Twitter Claim Chowder

Today both Microsoft and Google announced partnerships with Twitter for including tweets in their search results. If I had to guess, I would think they were paying for this data. In other words, Twitter just figured out how to make some money.

Remember when Jason Calacanis said he’d pay $250k to be a “suggested” follow and TechCrunch said this was how twitter would make money:

If other companies feel the same way, sellingthese slots could be a lucrative side business for Twitter. At $120,000 a pop, 20 slots would generate $2.4 million in revenues the first year.

And then there was Sam Gustin on Wired.com on 8/04/08 lamenting that waiting to make money was going to hurt them:

Stone’s hesitance to “monetize” Twitter echoes that of other major Web 2.0 companies, such asFacebook and YouTube, whose founders have said they’d build their audience first and find revenue streams later. But those giants have shown that converting eyeballs into money hasn’t exactly been easy; Facebook has yet to start generating meaningful profit, and Google has said on a number of occasions that it has yet to find the right business model for monetizing YouTube’s considerable traffic. Twitter, despite some plans Stone has up his sleeve, may very well find itself in the same position.
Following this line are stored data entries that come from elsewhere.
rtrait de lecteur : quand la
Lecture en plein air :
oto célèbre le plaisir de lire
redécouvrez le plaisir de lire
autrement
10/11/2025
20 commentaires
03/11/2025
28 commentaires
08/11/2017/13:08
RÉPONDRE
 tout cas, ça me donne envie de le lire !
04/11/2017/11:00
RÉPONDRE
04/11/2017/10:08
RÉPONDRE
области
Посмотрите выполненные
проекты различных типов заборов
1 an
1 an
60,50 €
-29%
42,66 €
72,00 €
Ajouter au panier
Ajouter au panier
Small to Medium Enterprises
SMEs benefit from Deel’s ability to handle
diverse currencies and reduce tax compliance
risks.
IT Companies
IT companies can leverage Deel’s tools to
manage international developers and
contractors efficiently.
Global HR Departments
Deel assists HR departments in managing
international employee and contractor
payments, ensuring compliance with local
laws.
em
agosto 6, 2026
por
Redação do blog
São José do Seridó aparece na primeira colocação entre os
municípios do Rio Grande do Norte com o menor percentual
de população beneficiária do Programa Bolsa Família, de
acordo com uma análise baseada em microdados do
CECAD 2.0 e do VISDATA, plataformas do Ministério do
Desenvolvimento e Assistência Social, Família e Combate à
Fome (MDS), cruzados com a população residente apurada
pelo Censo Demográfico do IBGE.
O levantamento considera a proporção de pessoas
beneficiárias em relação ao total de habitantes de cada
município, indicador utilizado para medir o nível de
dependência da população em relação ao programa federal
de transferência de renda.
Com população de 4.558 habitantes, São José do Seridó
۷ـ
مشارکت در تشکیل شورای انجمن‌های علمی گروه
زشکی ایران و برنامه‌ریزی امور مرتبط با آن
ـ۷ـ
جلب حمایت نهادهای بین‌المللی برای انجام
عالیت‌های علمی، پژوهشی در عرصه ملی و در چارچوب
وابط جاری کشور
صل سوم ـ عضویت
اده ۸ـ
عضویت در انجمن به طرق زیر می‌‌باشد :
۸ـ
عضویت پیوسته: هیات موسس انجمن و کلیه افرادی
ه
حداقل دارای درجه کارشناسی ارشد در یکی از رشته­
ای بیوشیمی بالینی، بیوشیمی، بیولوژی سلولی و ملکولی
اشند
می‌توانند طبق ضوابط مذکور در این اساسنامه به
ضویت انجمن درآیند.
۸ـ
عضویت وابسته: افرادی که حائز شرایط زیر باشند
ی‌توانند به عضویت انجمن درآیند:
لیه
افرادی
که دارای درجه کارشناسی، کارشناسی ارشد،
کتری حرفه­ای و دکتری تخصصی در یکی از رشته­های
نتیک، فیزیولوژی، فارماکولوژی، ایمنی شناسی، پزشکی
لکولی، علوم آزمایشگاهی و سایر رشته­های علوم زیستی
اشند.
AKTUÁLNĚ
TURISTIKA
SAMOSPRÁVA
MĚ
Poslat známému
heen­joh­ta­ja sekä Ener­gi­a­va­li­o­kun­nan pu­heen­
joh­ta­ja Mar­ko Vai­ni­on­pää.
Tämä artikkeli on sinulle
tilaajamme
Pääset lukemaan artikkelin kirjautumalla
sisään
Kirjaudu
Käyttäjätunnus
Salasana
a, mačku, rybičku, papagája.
Remember when Fred Wilson said that Twitter would make money the same way Facebook would:

I think you have to look no farther than facebook to see where all of this is headed. They are the Google of social media. They are going to figure it out When they do something that works (becoming a platform for third party apps) others will follow in their wake. When they make a mistake (beacon version one) others will learn from that mistake. I am not saying that twitter is going to monetize exactly the way facebook is going, but I think that’s a good place to look for inspiration right now.

Remember when Bernard Lunn (10/15/2008) was complaining because Twitter wouldn’t tell us how they planned to make money? Oh noes:

Twitter is the poster child for the ‘scale first, don’t even think about revenue at launch, monetize much, much later’ model of startup. In the current climate, ventures like that probably won’t get funded. Which is a shame. Twitter is addictive and fun and even occasionally useful. If anybody can pull this business model off, it will be Twitter. It has scale, seem to be moving mainstream and they’ve even fixed their reliability issues.

But Twitter won’t survive if it doesn’t find a great revenue model. This matters to all of us.

So, what now that they know how they are going to make monies?